— Почему же Егор не уважил? — спросил Огийченко, внимательно слушавший рассказ Шкурки.
— Пополняться негде. От Кубани ж забор. Дон-река…
— Служить, выходит, тебе в кавалерии до отрыва башки, — сказал Сенька. — На чужой шее завсегда лучше.
— Ну, это как сказать, — ухмыльнулся Шкурка, — вон на нашу шею лезут. Навряд на ней ладно умостишься. Колкая чужая шея, своя глаже…
Шрапнель, лопнувшая с привычным негромким звуком, покрыла бульбами черную воду.
— Нащупывают, — сказал Огийченко, — надо отсюда мотать.
Солнце спустилось, выбросив на небо корону золотых лучей. Бой разгорался. Мостовой приказал перевести весь конский состав на городскую окраину, а всадникам влиться в окопы. Ожидали четвертой атаки. Ребят выделили в группу коноводов. Сенька запротестовал, но Батурин сердито цыкнул па него, и тот сразу смолк. Расположившись в предместье, Сенька расстелил шинелишку и заснул, поручив другу трех доверенных ему лошадей.
За ночь с большими для противника потерями было отбито две атаки. Ночью приходила Донька проведать. Она принесла ребятам суп, пахнувший лавровым листом и корицей, и банку фруктовых консервов. Донька сообщила, что немцы повели наступление на Нахичевань со стороны селения Салы, с расчетом отрезать составы поездов, подходивших из оставленного Новочеркасска. Она передавала, что, по приказу Орджоникидзе, отступать пока не велено, выводят эшелоны.
Седьмого мая, прохладным, чуть прозрачным утром, появились аэропланы. Гул моторов действовал на нервы своей угрожающей новизной больше, чем артиллерия, к которой уже привыкли. Кони тревожно топтались, перестали есть. Дневальные окрикивали их, замахивались. Сенька, томимый любопытством, ловко вскарабкался на крышу небольшого облупленного домишки. Он снял шапку, начал махать ею и кричать, точно прогоняя непрошеных гостей.

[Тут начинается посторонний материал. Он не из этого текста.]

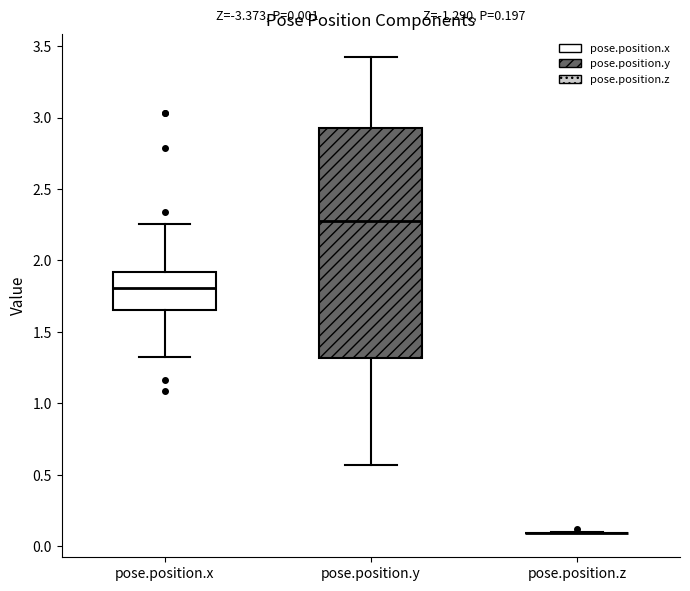

Which box is the tallest, from its lower edge to its upper edge?

pose.position.y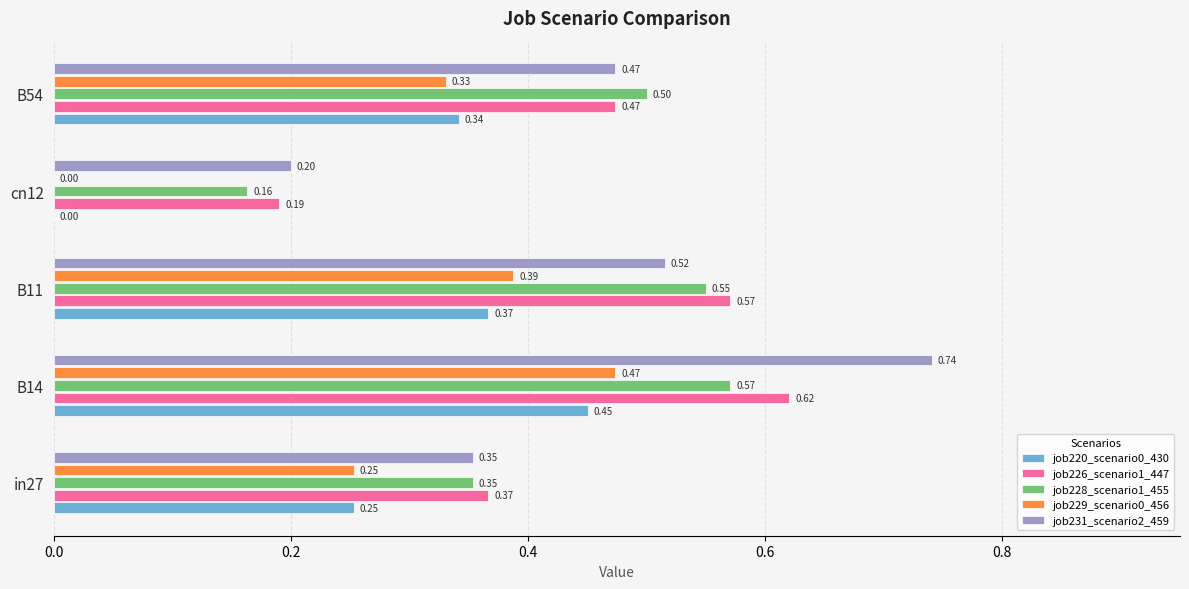

Which series changed the most between B14 and B54?

job231_scenario2_459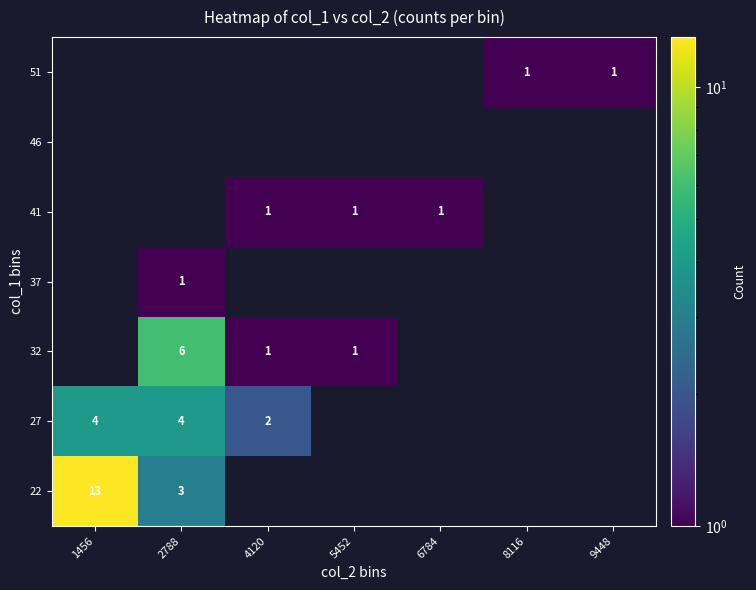

What is the maximum value shown in the chart?

13.0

— Слезь, черт щербатый, — закричали снизу красноармейцы, — расположение выдаешь.
— Мишка, давай сюда! — кричал Сенька.
— Нельзя.
— Что ты их слухаешь, кацапов.
Миша взлез с противоположной стороны, чтобы не раздражать бойцов резерва. Три самолета прошли над недалекими коричневыми буграми. Самолеты напоминали прозрачнокрылых стрекоз, летавших у ближней протоки, и их не хотелось бояться. Но вдруг взметнулись быстрые косые столбы, докатилось несколько громовых разрядов. «Стрекозы» уходили на Гниловскую, покачивая блестящими крыльями и задирая носы.
— Ушли, гады, — возмутился Сенька. — Я бы их с винта достал.
— Так только кажется, — тихо сказал Миша, пораженный впервые виденной им воздушной атакой, — нам бы таких.
— А ты думаешь, у нас нету? Еще сколько.
— Видел, что ли?
Сенька смутился, но потом быстро оправился.
— Я вот и Москву не видел, и Аршаву не видал, а есть же они на свете.
Прибегавшие за патронами подносчики сообщили новость: убит Лучка, ранен Барташ; называли еще десяток фамилий. У Миши дрогнуло сердце. Смерть подхватила людей ему хорошо знакомых. Неужели убит Лучка? Он вспомнил Лучку, вернувшегося с германского фронта с простреленной у локтевого сгиба рукой, заключенной в лубок. Лучка любил воевать, и смерть всегда оставляла его. Под Ростовом Миша видел его в трех атаках бесшабашно храбрым и увертливым. В полдень слух опровергли те же самые подносчики. Лучка, оказывается, приполз к Темернику, зажимая рукой живот, разорванный крупным осколком. Приполз, когда его взвод уже разделил сахар и хлеб вместо тридцати двух на тридцать одного человека. Обрадованные бойцы, не скупясь, отделили от своих порций, но взводный не мог есть. Тут же Лучку отвезли в Ростов на операцию.